Der Amerikaner Carl Lewis, der bei den wertlosen Boykott-Spielen von Los Angeles 1984 vier Mal Golg gewonnen hatte, wurde von Ben Johnson geschlagen. Dessen Lauf elektrisierte die Welt. Jeder wusste schnell, wie diese unglaublichen Muskelpakete, die am Körper des Kanadiers hingen, aufgebaut sind. Es wurde spekuliert, wohin die Reise gehen könnte, wie schnell ein Mensch laufen kann.
Gedopt durch grünen Tee und Dauersex
Johnsons 9,79 Sekunden wurden als ein Rekord für die Ewigkeit gefeiert – zwei Tage lang.
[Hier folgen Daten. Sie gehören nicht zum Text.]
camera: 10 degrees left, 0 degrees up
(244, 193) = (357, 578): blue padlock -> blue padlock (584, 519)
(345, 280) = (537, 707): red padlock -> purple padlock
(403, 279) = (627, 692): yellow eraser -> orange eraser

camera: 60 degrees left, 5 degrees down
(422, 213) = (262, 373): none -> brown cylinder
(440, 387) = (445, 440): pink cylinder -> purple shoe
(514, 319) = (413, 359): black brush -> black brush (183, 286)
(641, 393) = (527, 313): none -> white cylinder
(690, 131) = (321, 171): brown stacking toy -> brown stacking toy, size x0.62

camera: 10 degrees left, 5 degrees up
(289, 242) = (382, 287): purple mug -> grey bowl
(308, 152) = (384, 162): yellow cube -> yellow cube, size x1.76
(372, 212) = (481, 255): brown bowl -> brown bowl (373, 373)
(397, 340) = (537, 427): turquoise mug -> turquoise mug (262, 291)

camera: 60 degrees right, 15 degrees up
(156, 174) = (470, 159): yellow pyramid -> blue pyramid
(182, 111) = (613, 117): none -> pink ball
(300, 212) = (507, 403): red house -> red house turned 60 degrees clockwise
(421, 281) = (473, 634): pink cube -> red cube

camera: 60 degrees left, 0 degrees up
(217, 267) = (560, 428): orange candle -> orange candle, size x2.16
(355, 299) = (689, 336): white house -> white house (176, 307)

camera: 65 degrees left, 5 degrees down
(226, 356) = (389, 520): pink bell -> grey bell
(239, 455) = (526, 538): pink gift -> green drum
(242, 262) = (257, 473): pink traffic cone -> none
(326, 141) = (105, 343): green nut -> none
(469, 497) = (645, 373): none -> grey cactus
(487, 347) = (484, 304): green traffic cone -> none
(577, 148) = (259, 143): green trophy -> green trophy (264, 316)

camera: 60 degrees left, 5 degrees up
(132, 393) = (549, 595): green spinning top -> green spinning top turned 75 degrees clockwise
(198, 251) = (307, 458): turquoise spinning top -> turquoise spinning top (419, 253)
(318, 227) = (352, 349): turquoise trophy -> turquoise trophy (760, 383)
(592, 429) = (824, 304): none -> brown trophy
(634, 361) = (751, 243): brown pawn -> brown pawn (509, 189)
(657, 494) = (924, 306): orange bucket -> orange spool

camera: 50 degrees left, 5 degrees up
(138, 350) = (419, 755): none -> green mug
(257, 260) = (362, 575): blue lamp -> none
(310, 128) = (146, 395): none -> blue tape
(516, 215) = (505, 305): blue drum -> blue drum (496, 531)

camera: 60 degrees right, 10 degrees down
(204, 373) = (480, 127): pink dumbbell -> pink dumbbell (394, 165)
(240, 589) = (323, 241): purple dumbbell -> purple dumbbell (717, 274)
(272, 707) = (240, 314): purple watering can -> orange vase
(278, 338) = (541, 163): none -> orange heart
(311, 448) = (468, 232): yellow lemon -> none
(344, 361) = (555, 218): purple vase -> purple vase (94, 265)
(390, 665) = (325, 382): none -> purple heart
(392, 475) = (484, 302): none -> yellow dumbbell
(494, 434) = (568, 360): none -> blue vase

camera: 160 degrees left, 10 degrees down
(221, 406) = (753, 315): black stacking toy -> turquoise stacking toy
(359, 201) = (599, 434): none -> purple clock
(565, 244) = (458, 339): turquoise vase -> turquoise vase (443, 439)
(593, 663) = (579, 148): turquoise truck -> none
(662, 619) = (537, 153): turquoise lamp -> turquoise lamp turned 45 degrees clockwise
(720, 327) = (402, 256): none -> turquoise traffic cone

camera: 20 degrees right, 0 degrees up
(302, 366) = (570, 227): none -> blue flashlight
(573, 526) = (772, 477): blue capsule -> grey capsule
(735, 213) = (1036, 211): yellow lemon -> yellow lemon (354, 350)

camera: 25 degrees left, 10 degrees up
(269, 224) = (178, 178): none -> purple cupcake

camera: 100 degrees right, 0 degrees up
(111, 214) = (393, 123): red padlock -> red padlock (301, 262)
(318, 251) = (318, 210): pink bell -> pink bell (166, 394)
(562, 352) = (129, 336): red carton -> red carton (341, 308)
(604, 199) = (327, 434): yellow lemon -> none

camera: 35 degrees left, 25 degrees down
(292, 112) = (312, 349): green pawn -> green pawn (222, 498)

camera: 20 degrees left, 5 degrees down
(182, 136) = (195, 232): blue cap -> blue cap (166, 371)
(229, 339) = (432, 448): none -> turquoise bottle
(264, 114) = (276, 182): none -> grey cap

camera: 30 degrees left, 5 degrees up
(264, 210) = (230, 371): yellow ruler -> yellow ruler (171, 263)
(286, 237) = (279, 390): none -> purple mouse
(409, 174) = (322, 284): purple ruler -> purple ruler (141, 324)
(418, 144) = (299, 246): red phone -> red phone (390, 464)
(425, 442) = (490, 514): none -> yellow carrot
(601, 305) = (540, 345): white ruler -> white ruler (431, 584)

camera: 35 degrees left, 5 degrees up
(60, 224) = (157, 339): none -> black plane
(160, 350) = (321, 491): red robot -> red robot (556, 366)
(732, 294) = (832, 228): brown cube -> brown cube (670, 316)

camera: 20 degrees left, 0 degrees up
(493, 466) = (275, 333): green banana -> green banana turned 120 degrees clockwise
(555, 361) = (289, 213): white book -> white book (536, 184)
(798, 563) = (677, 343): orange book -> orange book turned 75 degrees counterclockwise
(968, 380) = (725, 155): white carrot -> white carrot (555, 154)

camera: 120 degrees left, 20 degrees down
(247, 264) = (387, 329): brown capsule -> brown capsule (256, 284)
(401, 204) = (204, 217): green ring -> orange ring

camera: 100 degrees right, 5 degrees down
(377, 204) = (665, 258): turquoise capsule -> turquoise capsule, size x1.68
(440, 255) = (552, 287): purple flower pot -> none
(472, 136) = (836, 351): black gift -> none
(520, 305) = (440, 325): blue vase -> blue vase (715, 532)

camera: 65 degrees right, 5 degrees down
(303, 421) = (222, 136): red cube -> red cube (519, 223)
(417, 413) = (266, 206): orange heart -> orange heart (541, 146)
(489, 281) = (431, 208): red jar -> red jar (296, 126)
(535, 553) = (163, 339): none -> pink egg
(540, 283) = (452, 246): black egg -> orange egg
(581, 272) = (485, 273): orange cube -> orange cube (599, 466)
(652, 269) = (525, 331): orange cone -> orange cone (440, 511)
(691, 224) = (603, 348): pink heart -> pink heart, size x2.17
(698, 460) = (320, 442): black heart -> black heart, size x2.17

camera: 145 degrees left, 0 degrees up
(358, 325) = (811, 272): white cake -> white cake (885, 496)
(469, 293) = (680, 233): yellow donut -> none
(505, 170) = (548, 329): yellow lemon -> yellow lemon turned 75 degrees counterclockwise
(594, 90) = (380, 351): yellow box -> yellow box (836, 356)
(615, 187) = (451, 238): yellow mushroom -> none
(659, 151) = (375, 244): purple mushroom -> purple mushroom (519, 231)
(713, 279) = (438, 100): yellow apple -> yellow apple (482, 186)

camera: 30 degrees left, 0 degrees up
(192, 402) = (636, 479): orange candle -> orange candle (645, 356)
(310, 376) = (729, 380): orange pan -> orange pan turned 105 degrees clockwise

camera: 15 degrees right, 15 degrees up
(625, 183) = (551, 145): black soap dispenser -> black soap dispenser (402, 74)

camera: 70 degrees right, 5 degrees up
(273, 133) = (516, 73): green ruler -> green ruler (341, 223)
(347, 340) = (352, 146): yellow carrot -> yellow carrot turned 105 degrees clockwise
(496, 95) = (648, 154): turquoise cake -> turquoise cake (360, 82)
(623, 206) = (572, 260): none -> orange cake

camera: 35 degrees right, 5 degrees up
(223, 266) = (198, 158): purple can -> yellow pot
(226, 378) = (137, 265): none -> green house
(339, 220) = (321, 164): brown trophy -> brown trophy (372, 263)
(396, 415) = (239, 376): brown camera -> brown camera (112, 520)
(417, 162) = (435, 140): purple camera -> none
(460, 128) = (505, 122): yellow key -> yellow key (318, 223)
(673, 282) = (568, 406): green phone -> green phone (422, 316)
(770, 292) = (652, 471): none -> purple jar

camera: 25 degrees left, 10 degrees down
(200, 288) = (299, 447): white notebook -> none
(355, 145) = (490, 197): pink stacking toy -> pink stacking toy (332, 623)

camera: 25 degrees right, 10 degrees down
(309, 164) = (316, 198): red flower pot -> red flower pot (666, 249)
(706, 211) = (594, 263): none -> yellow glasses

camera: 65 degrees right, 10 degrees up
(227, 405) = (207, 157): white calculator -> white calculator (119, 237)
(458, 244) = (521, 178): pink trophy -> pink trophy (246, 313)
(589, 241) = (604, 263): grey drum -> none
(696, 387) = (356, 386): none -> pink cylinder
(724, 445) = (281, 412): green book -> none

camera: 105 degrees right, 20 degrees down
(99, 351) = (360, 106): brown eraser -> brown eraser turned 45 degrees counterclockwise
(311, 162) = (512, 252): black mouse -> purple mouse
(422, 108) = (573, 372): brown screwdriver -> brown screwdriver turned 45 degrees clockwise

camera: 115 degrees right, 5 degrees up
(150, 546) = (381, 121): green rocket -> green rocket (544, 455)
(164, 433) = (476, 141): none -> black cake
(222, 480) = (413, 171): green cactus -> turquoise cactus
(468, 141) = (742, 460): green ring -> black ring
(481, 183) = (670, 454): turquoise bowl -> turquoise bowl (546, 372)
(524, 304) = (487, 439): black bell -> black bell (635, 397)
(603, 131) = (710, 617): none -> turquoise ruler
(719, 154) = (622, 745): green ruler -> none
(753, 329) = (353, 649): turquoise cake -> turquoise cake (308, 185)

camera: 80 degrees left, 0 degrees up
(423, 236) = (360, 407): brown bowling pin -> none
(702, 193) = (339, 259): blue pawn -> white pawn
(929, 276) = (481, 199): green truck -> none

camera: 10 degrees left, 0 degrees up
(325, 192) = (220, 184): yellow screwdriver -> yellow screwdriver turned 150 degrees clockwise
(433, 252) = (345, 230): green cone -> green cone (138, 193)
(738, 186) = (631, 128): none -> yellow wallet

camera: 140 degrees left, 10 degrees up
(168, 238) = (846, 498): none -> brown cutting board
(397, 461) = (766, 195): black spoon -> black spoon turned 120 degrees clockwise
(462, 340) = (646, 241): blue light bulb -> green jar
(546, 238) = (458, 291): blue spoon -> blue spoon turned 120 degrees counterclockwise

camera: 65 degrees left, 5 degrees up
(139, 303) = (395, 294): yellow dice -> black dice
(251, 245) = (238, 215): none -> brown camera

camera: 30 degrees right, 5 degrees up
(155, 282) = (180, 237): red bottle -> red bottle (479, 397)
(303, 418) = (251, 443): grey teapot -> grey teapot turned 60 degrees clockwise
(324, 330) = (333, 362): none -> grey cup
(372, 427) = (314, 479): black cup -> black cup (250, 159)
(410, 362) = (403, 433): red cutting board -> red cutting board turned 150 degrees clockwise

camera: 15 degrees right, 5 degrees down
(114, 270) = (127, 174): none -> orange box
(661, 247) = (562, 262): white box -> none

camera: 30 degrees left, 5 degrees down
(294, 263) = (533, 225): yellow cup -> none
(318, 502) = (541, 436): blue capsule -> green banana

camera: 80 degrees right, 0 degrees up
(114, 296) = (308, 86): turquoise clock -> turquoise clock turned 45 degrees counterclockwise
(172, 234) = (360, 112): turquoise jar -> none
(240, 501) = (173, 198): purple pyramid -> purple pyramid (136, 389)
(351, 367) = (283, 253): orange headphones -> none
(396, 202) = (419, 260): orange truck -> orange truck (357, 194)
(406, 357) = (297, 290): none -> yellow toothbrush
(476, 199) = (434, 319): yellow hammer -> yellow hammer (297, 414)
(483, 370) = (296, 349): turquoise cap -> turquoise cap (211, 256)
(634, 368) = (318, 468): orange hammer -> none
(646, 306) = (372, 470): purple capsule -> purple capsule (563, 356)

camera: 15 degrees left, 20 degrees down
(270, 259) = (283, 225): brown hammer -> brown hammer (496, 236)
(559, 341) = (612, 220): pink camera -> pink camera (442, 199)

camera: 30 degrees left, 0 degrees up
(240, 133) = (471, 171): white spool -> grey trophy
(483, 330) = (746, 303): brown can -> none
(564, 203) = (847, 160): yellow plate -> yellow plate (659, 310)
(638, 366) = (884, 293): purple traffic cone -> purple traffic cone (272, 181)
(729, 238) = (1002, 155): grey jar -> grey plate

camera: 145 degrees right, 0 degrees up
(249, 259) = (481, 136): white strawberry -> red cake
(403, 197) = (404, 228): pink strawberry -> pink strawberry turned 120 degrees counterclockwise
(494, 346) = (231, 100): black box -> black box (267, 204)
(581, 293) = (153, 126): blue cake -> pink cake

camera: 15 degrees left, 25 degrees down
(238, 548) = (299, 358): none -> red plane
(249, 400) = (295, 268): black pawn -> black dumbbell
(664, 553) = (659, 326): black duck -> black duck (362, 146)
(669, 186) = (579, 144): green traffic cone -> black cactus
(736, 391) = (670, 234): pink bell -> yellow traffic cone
Dann kam der positive Dopingbefund und der Sprint schien dem sicheren Tod entgegenzustreben, als nach und nach bekannt wurde, dass sechs der acht Finalteilnehmer von 1988 irgendwann einmal gedopt haben.
Es ist eine irrwitzige Liste des Sportbetrugs: Carl Lewis, der zweite des Rennens und später zum Sieger von Seoul gekürt, wurde vor US-Meisterschaften drei mal positiv getestet. Er wurde freigesprochen, weil er angeblich nichts dafür konnte.
Der Brite Linford Christie, der in Barcelona Gold holen sollte, schob einen positiven Dopingbefund auf Ginseng-Tee. Dennis Michel, auch er im Seoul-Finale, schob seine irrwitzigen Testosteron-Werte auf Dauersex mit seiner Freundin. Desai Williams soll die selben Mittel bekommen haben wie sein Landsmann Johnson. Und Ray Steward gab irgendwann zu, jahrelang beschissen zu haben. Seitdem lag ein Schatten auf dem Sprint – bis Usain Bolt die Szene 2008 erlöst hat.
Der Messias des Sprints hat auch in London eines seiner Wunder vollbracht. Er ist dabei ein neues Testament zu begründen. Der Sprint ist die heilige Messe einer neuen Sportreligion, in der nicht mehr gezweifelt, sondern einfach nur geglaubt wird. Für den Zweifel haben wir die Chinesen, der Gott heißt Bolt. Lightning Bolt wird er genannt – der Erleuchtete.